WHAT THIS TASK INVOLVES: According to the passage below on the 1920 International Lawn Tennis Challenge, which nation joined the competition for the first time that year?

TEXT SEGMENT:
....

1920 International Lawn Tennis Challenge

Details
- Duration: 11 June 1920 – 1 January 1921
- Edition: 15th
- Teams: 6

Champion
- Winning nation: United States

= 1920 International Lawn Tennis Challenge =

1920 edition of the International Lawn Tennis Challenge

The 1920 International Lawn Tennis Challenge, more commonly known as the Davis Cup, was the 15th edition of the major international team event in men's tennis. Six nations registered for the right to challenge holders Australasia. However, only five nations competed, because of the withdraw of Canada. The Netherlands joined the competition for the first time.

The initial draw consisted of four countries and drew the United States against France and the Netherlands against Great Britain. The applications of Canada and South Africa were received after the deadline but their entries were accepted by the other countries and subsequently a new draw was made.

....

STORED DATA:
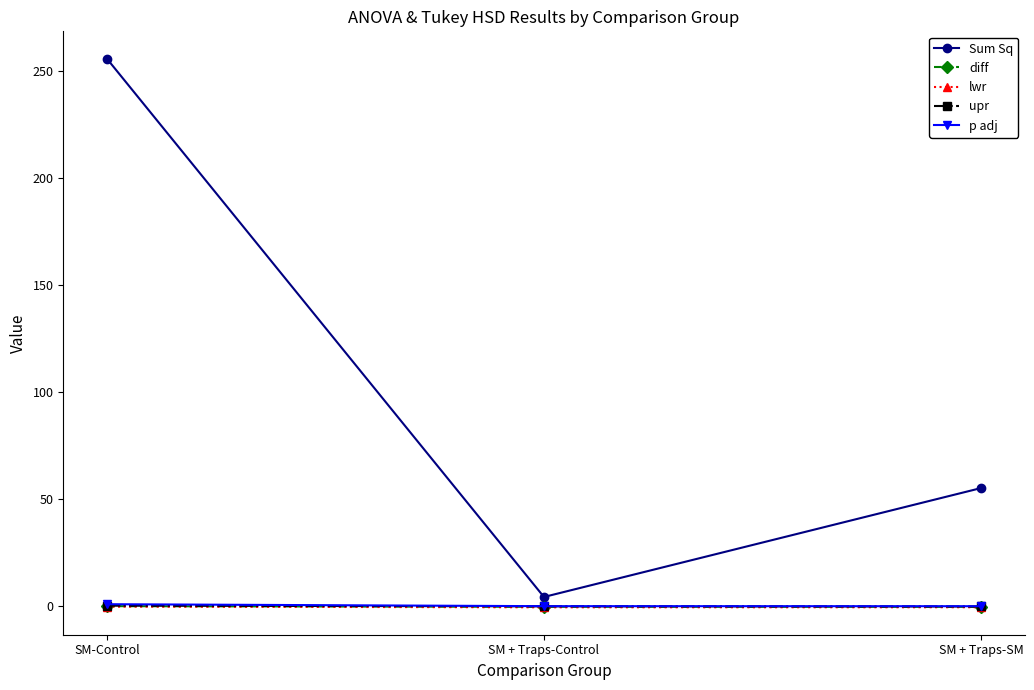

What is the sum of all lwr values?

-1.2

....

ANSWER SPACE: The Netherlands